You can’t buy us off, Boeing.
That’s the message from victims’ loved ones after the aircraft giant pledged $100 million to the families of the 346 people killed in two 737 MAX plane crashes caused partly by faulty software.
Attorney Robert Clifford, who is representing dozens of family members of the 157 people killed in the March crash of an Ethiopian Airlines jet, called the move “disingenuous” so early in the litigation process.
“Boeing does not understand that the families at this point in time are not interested in its money,” Clifford said in an e-mailed statement to the Daily News. “The fact is that what is foremost on the minds of these families is getting back the human remains from the crash site.

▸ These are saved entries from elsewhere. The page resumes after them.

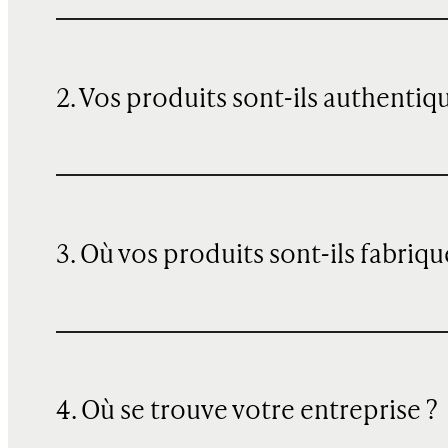
2. Vos produits sont-ils authentiq
3. Où vos produits sont-ils fabriqu
4. Où se trouve votre entreprise ?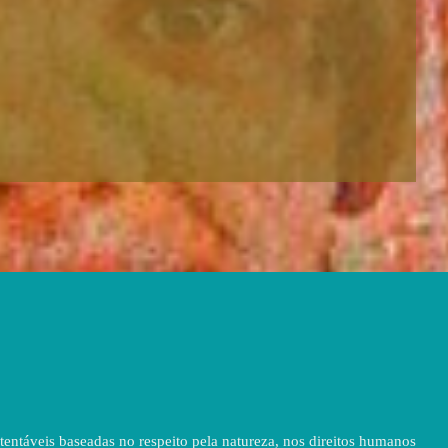
entáveis baseadas no respeito pela natureza, nos direitos humanos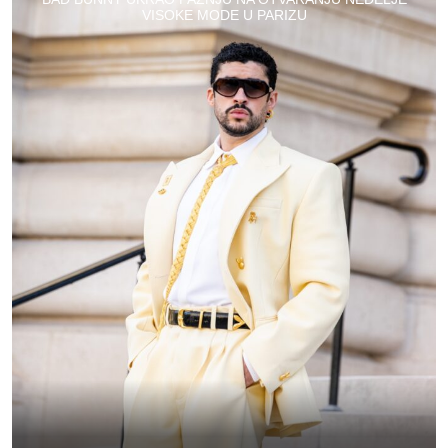
VISOKE MODE U PARIZU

To date that process has been tortuously slow without a great deal of communication from Ethiopia. If Boeing really wanted to help, it would take all that money and devote it to accelerating the remains recovery/identification process for these families.”
Boeing announced the funds on Wednesday “to address family and community needs of those affected by the tragic accidents of Lion Air Flight 610 and Ethiopian Airlines Flight 302,” the company said in a statement. “These funds will support education, hardship and living expenses for impacted families, community programs, and economic development in impacted communities.”
Lion Air Flight 610 crashed last October shortly after takeoff from Indonesia, killing all 189 people aboard.
Investigations revealed a software glitch in which an automatic safety system pushed the planes’ noses down, making the aircraft impossible to control. The 737 MAX 8 was grounded worldwide soon after the March tragedy.